Too many Appalachian streams run orange, for example, because of acid mine drainage. Mining exposes iron sulfide in some areas. When water flows over exposed iron sulfide, it becomes extremely acidic, killing aquatic life and increasing drinking water treatment costs. The only way to fix the problem is to treat the water at the source, a hugely expensive solution.

Coal slurry is another waste product where states have done a poor job of regulating its storage and disposal, sometimes with fatal consequences. In 1972, when a series of coal slurry dams failed up a remote West Virginia hollow, a 30-foot-high wall of water and slurry came rushing down Buffalo Creek. The accident killed 125, injured 1,000 and left 4,000 people homeless.

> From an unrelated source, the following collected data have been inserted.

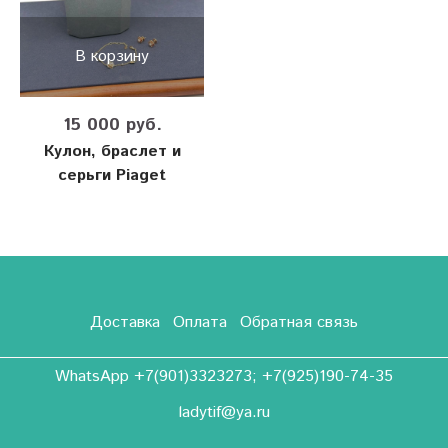
В корзину
15 000 руб.
Кулон, браслет и
серьги Piaget
Доставка
Оплата
Обратная связь
WhatsApp +7(901)3323273; +7(925)190-74-35
ladytif@ya.ru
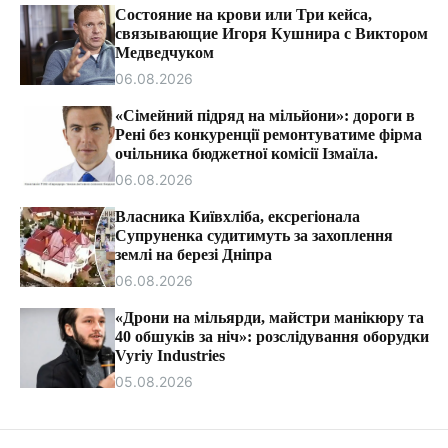
т
Состояние на крови или Три кейса,
и
связывающие Игоря Кушнира с Виктором
Медведчуком
06.08.2026
«Сімейний підряд на мільйони»: дороги в
Рені без конкуренції ремонтуватиме фірма
очільника бюджетної комісії Ізмаїла.
06.08.2026
Власника Київхліба, ексрегіонала
Супруненка судитимуть за захоплення
землі на березі Дніпра
06.08.2026
«Дрони на мільярди, майстри манікюру та
40 обшуків за ніч»: розслідування оборудки
Vyriy Industries
05.08.2026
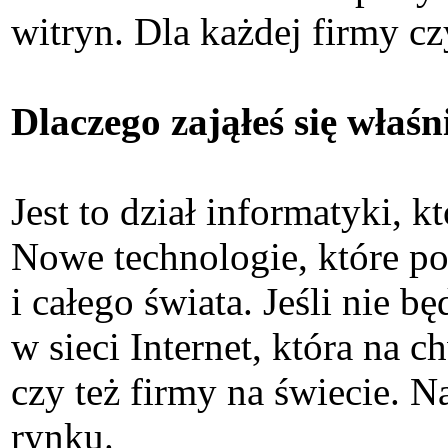
witryn. Dla każdej firmy czy
Dlaczego zająłeś się właś
Jest to dział informatyki, 
Nowe technologie, które po
i całego świata. Jeśli nie b
w sieci Internet, która na c
czy też firmy na świecie. Na
rynku.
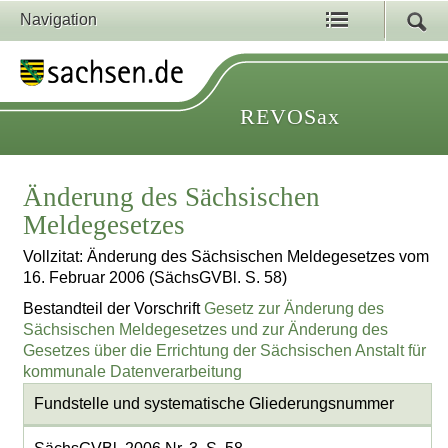
Navigation
REVOSax
Änderung des Sächsischen
Meldegesetzes
Vollzitat: Änderung des Sächsischen Meldegesetzes vom
16. Februar 2006 (SächsGVBl. S. 58)
Bestandteil der Vorschrift
Gesetz zur Änderung des
Sächsischen Meldegesetzes und zur Änderung des
Gesetzes über die Errichtung der Sächsischen Anstalt für
kommunale Datenverarbeitung
Fundstelle und systematische Gliederungsnummer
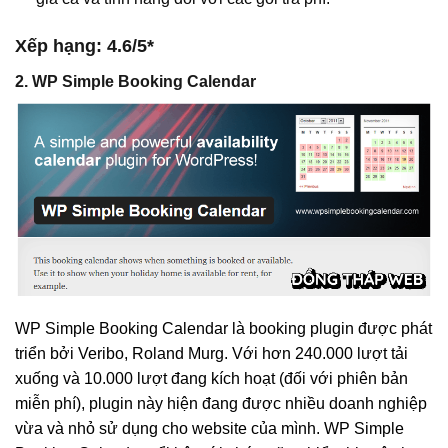
Xếp hạng: 4.6/5*
2. WP Simple Booking Calendar
WP Simple Booking Calendar là booking plugin được phát
triển bởi Veribo, Roland Murg. Với hơn 240.000 lượt tải
xuống và 10.000 lượt đang kích hoạt (đối với phiên bản
miễn phí), plugin này hiện đang được nhiều doanh nghiệp
vừa và nhỏ sử dụng cho website của mình. WP Simple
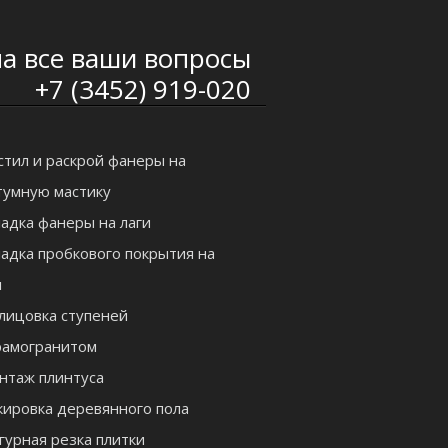
а все ваши вопросы
+7 (3452) 919-020
стил и раскрой фанеры на
тумную мастику
ладка фанеры на лаги
ладка пробкового покрытия на
л
лицовка ступеней
рамогранитом
нтаж плинтуса
кировка деревянного пола
гурная резка плитки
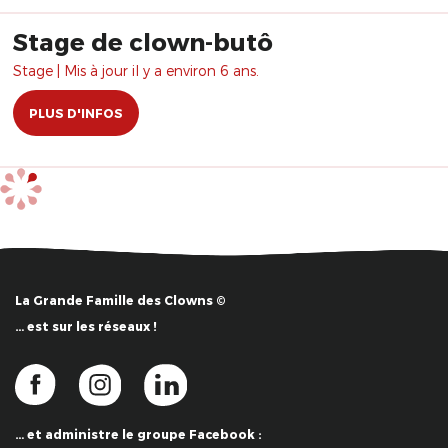
Stage de clown-butô
Stage | Mis à jour il y a environ 6 ans.
PLUS D'INFOS
La Grande Famille des Clowns ©
… est sur les réseaux !
… et administre le groupe Facebook :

On Oct. 11, 2000, a Massey dam failed in Martin County, KY. More than 250 million gallons of coal sludge poured into an abandoned mine then burst tributaries of the Tug Fork of the Big Sandy River. Some call it the largest environmental disaster in the Southeastern United States.

So, while states and gas companies see dollar signs based on the USGS report, residents should see warning signs.

Before this expected coalbed methane boom hits the Appalachians, state regulatory agencies should give as much thought to safely storing or disposing of the wastewater as to being “extremely cooperative.”